Eight tasks.
Eight calibrated manipulation tasks — each mapped to academic dimensions and graded on real hardware under VLATest perturbation operators.
16-camera capture
120 Hz proprio
Cluttered Pantry
Retrieve a specified item from a densely populated shelf containing visually similar distractors. Adversarial confounders, paraphrased instructions, drifting lighting between rollouts.
Translate-and-Fold
Receive a paraphrased natural-language instruction (5 mutations per rollout, mixed languages) and fold a deformable object accordingly.

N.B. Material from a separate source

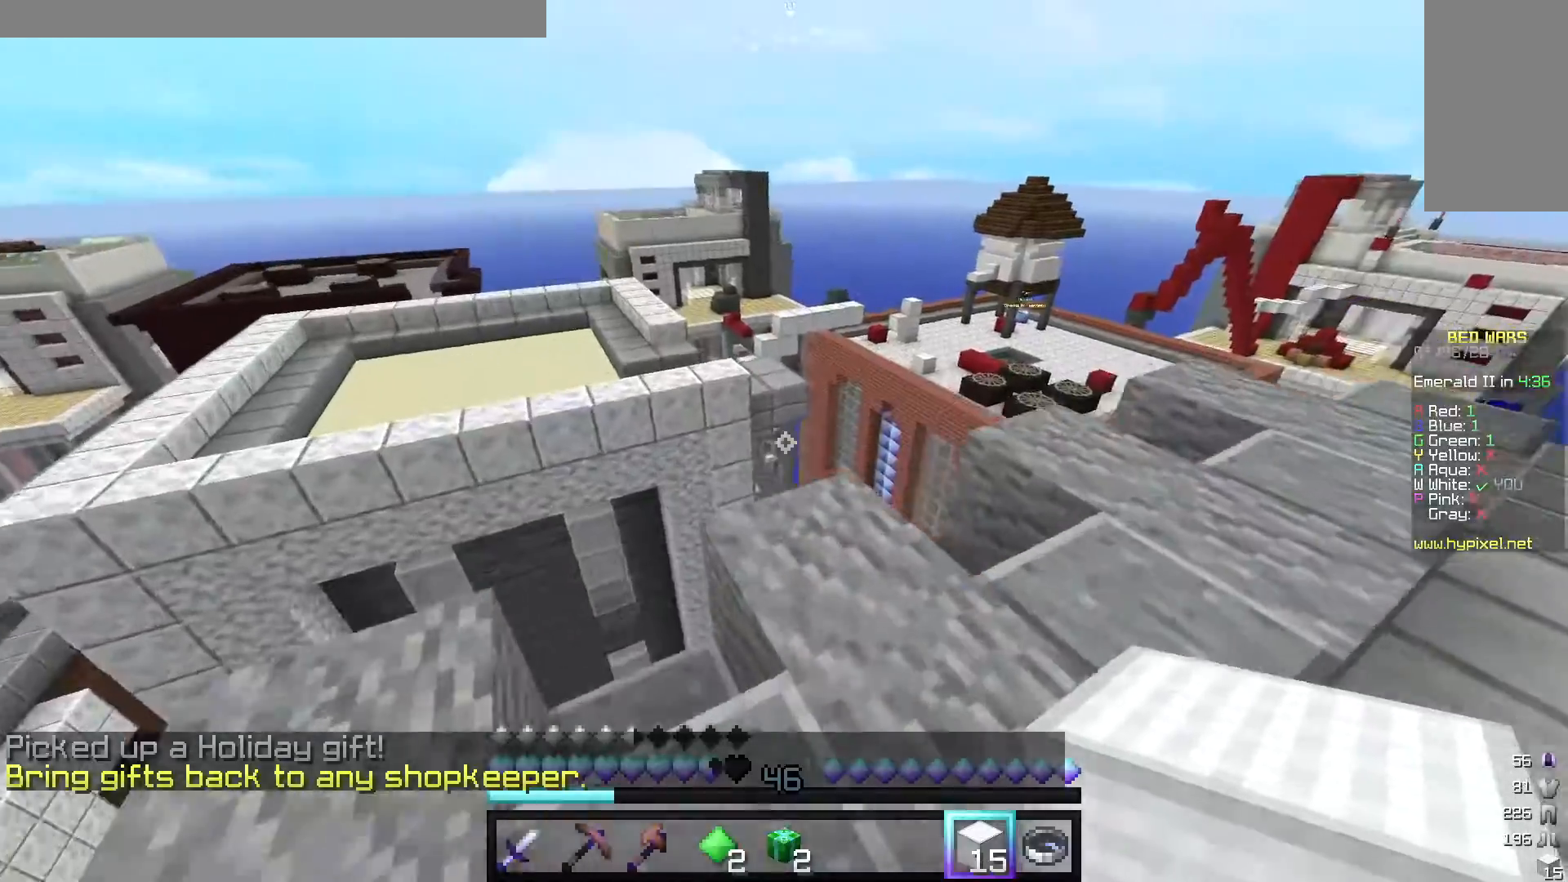
{"keys": ["a"], "mouse": [], "events": [[120, "mouse_left", "down"], [260, "mouse_left", "up"], [440, "a", "down"]]}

Probes language grounding and instruction robustness.
Cafeteria Tray
Plan and execute a 9-step assembly: open dispensers, portion, plate, garnish, serve. Composite long-horizon — maps directly to VLABench Track-6 (where SR for π0-Fast peaks at 1.6%).
Disturbed Pour
Pour granular media into a vessel while an adversarial human nudges the workspace. Online replanning, force-aware control, recovery from contact failure.
OOD Glassware
Manipulate fragile transparent items absent from training distribution. Camera-pose, lighting, and object-mesh perturbations sweep the VLATest fuzzing operators.
Partner-Handoff
Two arms — one human, one robotic — collaborate to pass and assemble pieces. Intent inference, timing, dynamic affordance, safety envelope under shared workspace.
Map-Free Navigation
Navigate an unmapped office to fetch an object specified only by referring expression ("the blue mug Maria left near the window"). Spatial language + memory-driven exploration.
Tool-Improvise
Intended tool is missing. Reach the goal using a non-canonical substitute (a ruler in place of a spatula). Tests creative reuse and physical-law reasoning.